Between the cases, classes, and caffeine infusions of the first semester, new Section G pulled together $11,770 for the construction of a new primary school in Nepal through the American non-profit organization Room to Read (RtR).
The school, completion of which will coincide with NG’s graduation from HBS, will consist of three to eight classrooms designed to serve several thousand students over its useful life.
Raising so much money originally seemed to be an insurmountable task, but the section really rose to the occasion. With contributions averaging less than the cost of Holidazzle plus tux rental, NG was able to get most of the way there. It was the section’s professors who then helped fund the gap to reach the fundraising goal.
Roughly one in seven people in the world is illiterate, many of whom are unable to enroll in primary school. In Nepal, lack of education can seal your fate as a porter, hauling 150-pound bags up and down mountains rather than far more lucrative (and comfortable!) jobs in government, tourism, etc. Room to Read attempts to break the cycle of poverty by providing universally affordable, accessible education.
Section G first learned of Room to Read through a visit from its founder John Wood.
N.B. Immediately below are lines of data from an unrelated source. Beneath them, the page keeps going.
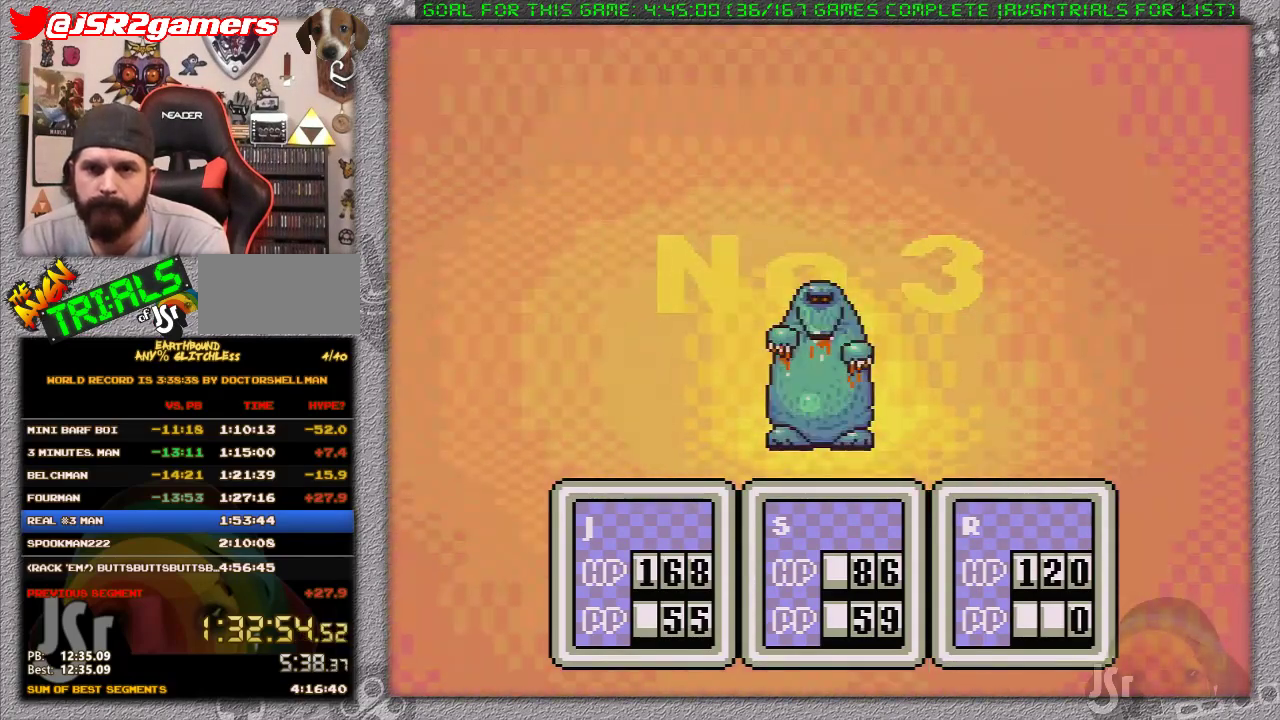
{"buttons": [], "events": [[17, "A", "up"], [17, "L1", "up"], [83, "A", "down"], [83, "L1", "down"], [183, "A", "up"], [183, "L1", "up"], [233, "A", "down"], [233, "L1", "down"], [333, "A", "up"], [333, "L1", "up"], [400, "A", "down"], [400, "L1", "down"], [450, "A", "up"], [483, "L1", "up"]]}
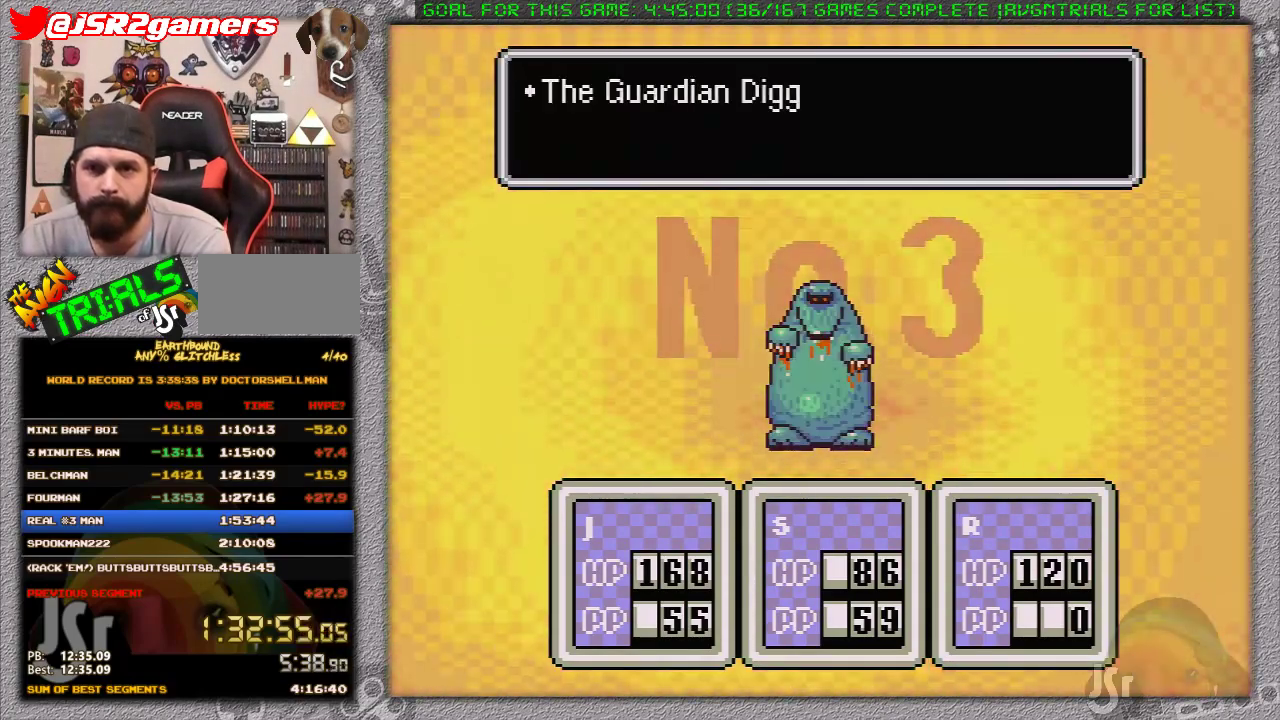
{"buttons": ["A", "L1"], "events": [[17, "A", "down"], [50, "L1", "down"], [83, "A", "up"], [150, "L1", "up"], [183, "A", "down"], [233, "L1", "down"], [267, "A", "up"], [300, "L1", "up"], [333, "A", "down"], [367, "L1", "down"], [400, "A", "up"], [433, "L1", "up"], [483, "A", "down"], [483, "L1", "down"]]}
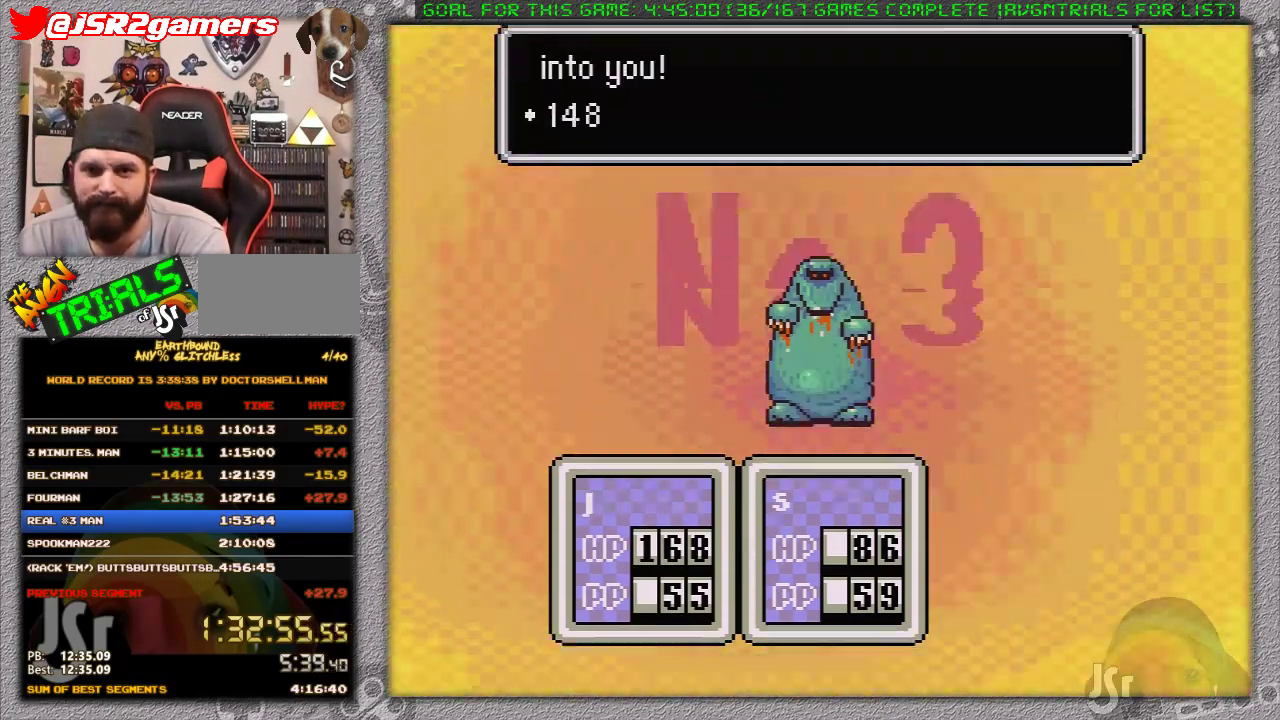
{"buttons": ["A", "L1"], "events": [[83, "A", "up"], [83, "L1", "up"], [150, "A", "down"], [150, "L1", "down"], [250, "A", "up"], [250, "L1", "up"], [300, "A", "down"], [333, "L1", "down"], [400, "A", "up"], [400, "L1", "up"], [483, "A", "down"], [483, "L1", "down"]]}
Formerly an executive at Microsoft, Wood resolved to leave his job after a trek on the Annapurna circuit in Nepal led him to a rural Nepali primary school. The only books available were leftovers from backpackers and were kept under lock and key for fear that these most precious possessions might be damaged through overuse. “Annual sales of Windows XP meant relatively little in this context,” Wood explained. “Microsoft didn’t need me the way that the children of Nepal did.”
Leaving Microsoft, however, was not an easy choice for Wood. His unvested stock option package was in the seven-figure range. He never calculated the exact amount of money he left behind, partly because it didn’t really matter. He loved working at Microsoft, but knew he could do more elsewhere. When he quit, his colleagues were shocked. “When they found out I was leaving to do things like deliver books on the backs of donkeys, they thought I was crazy,” Wood explained.
But the donkey days of Room to Read are long gone. Part of what attracted Section G to RtR was the broad scale and business-like approach to its work. RtR tracks its investment portfolio in a way that would make any for-profit proud. Schools and libraries are constantly monitored through interviews with the parents of the students, not their teachers. Floundering projects are killed; successful ones rewarded. New investments build off the lessons of old ones.
One learning, in particular, has been the value of educating women. While the local bias in Nepal is frequently to educate young men, female literacy can often yield higher returns. An educated woman is likely to have higher earning potential, but her education is also more likely to more directly improve family health and nutrition as well as lower birth rates. An educated woman is also more likely to educate her children, so the cycle of illiteracy and the associated poverty is broken. In this way, investments in female literacy can pay dividends for generations to come.
To date, RtR has established 3,000 libraries, donated nearly 2 million books, built 200 schools and funded nearly 2,000 long term girls scholarships. The organization now has operations in Laos, Nepal, Sri Lanka, Cambodia, India, South Africa and Vietnam.
Part of what makes the RtR model so successful is co-investment from the recipient community. Section G’s $11,770 will cover roughly 50-75% of the total cost of the Section G school. The remainder will be paid by the recipient community itself, in cash, materials or labor. Often, this means that the parents of future students roll up their sleeves to dig the foundation, pour cement, and frame doors. RtR’s experience shows that local communities place far greater value on assets that they helped to create themselves than on plain gifts.
Through RtR, Section G is taking a small step towards spreading the mission of HBS: educating leaders who make a difference in the world. Helping a few thousand kids through primary school, however, is only a drop in the ocean of opportunities for HBS students to work for positive change. So let’s get to work!